Ep 202 CCA Holiday Guide 2021

Let’s start the blog with the show notes for this Episode –

The Canadian Celiac Association has once again produced a Holiday Guide with great recipes and tips to help us cope with our festive holidays in a Gluten Free safe way.  Nicole Byrom RD, from the CCA goes through the different articles in the guide and I’m able to tease out a little information from each section.  If you are not already on the CCA mailing list, you can download a copy of the guide at – celiac.ca/wp-content/uploads/2021/11/2021-CCA-Holiday-Guide.pdf

Sue’s Websites and Social Media

Podcast https://acanadianceliacpodcast.libsyn.com

Podcast Blog – https://www.acanadianceliacblog.com

Email – acdnceliacpodcast@gmail.com

Celiac Kid Stuff – https://www.celiackidstuff.com

Baking Website – https://www.suesglutenfreebaking.com

Instagram – @suesgfbaking

YouTube – https://www.youtube.com/playlist?list=PLUVGfpD4eJwwSc_YjkGagza06yYe3ApzL

Email – sue@suesglutenfreebaking.com

Other Podcast – Gluten Free Weigh In – https://glutenfreeweighin.libsyn.com

My Thoughts

This is now our second December and Holiday Season living under the dark veil of the Covid-19 pandemic.  If you’re anything like me, you’ve said to yourself at least a few times – “I already have celiac disease, and now this!”  I cope well with the gluten free diet, but there are times when it feels like a burden.  For most, those feelings lessen as they get more established with the diet.

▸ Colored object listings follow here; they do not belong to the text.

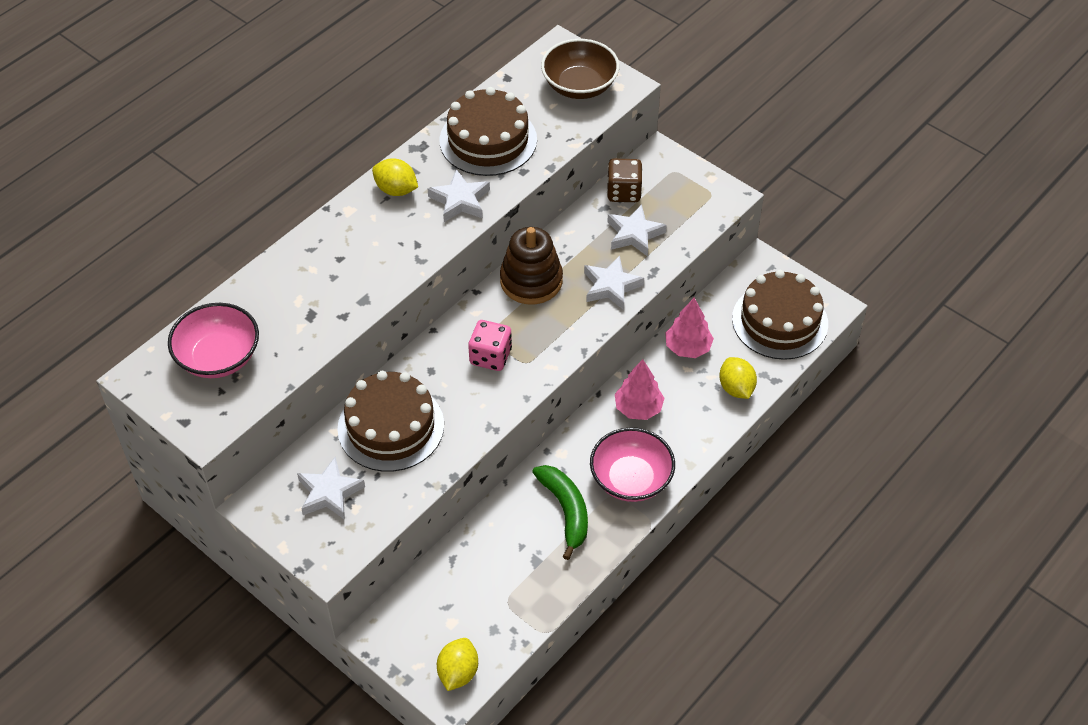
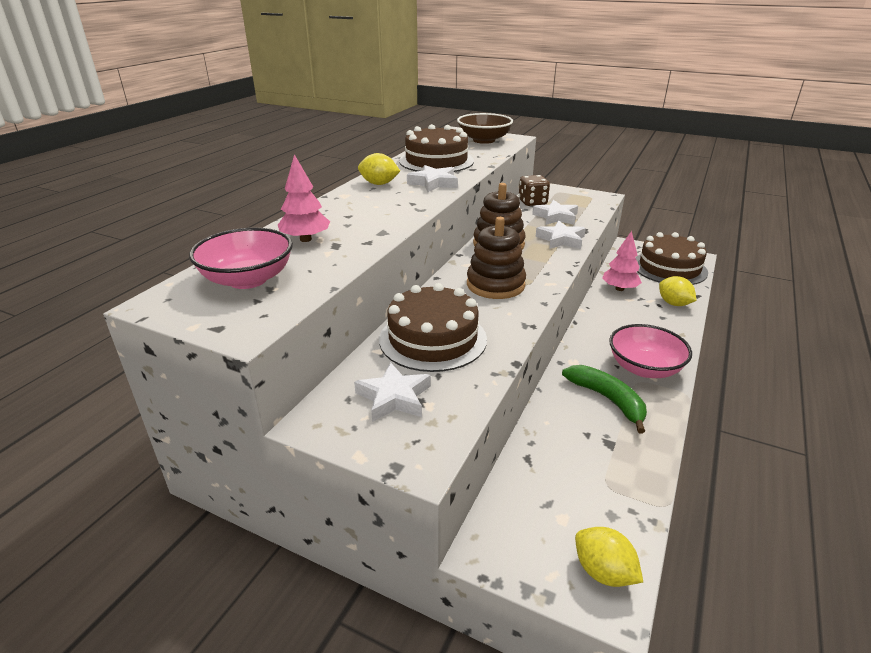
camera: 15 degrees left, 20 degrees down
yellow lemon [437,638,478,691] -> yellow lemon turned 45 degrees counterclockwise [575,527,643,587]
pink dice [468,320,512,371] -> brown stacking toy [467,217,526,299]
pink tree [615,359,664,420] -> pink tree moved to [278,154,330,242]

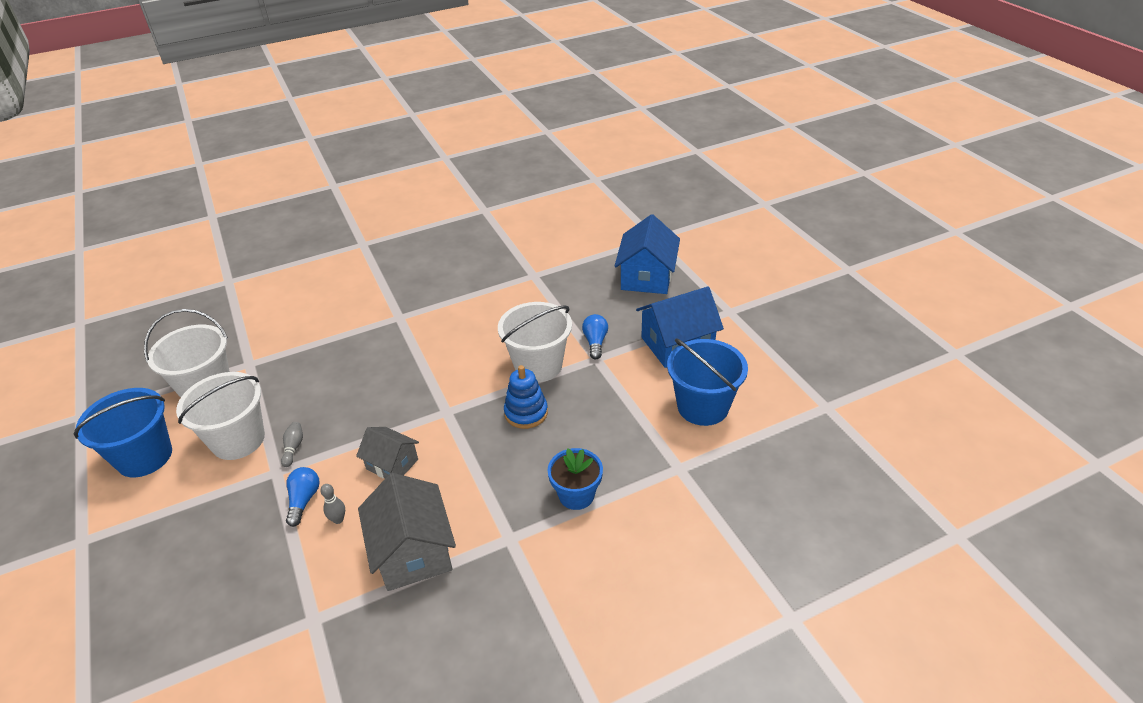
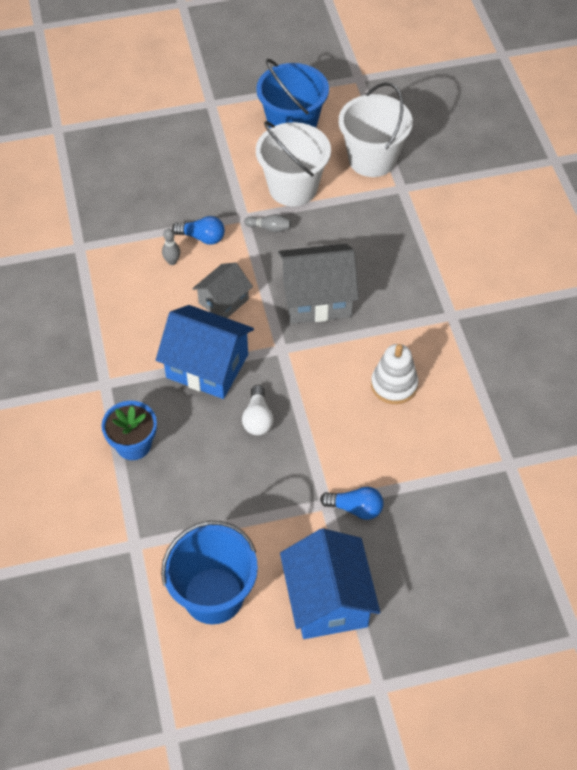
camera: 100 degrees right, 15 degrees up
grey house [358,473,456,591] -> grey house moved to [278,244,359,324]
white bucket [498,302,572,382] -> none
blue stacking toy [504,365,548,429] -> white light bulb [242,385,274,435]
blue house [615,214,680,294] -> blue house moved to [156,305,254,399]
none -> white stacking toy [371,344,418,404]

Then come the Holidays when family and friends get together, to share good times and familiar foods.  The good times, I’m fine with, but the familiar foods take a great deal of work to ensure safety.  In my family, I’m not the only celiac, and for the most part everyone is on board with our needs.  There will always be times when I feel like an island, all alone in my diagnosis, asking far too many questions about food.

As I said, I’m a well-adjusted celiac, but some situations are isolating.  That brings me back to the pandemic (everything seems to these days).  At the start of the pandemic we were all just learning about transmission and testing and masks and positivity rate, but there was a sense that we were all in this together.  Politicians and health care leaders took up this slogan and tried to impress on everyone to do their part. 

A newly diagnosed celiac can learn from great resources like the Canadian Celiac Association.  It’s a steep learning curve, but slowly, we all climb the hill of knowledge.  The more difficult sentiment to instill is the “we’re all in this together” belief.  You may have other family members who are celiac and you can literally stick together to support one another, or you may not know other celiacs, or just have them as acquaintances.  The CCA has, for many years, taken on the task of trying to unite celiacs around common issues, and one great way to do that is the Holiday Guide.  The CCA has been sending out a holiday guide for as long as I can remember.  There was always valuable information in the guide, but more importantly, it made me realize I was not going through these difficult social situations alone.  If nothing else, the annual Holiday Guide lets us take comfort in the fact that “we’re all in this together”.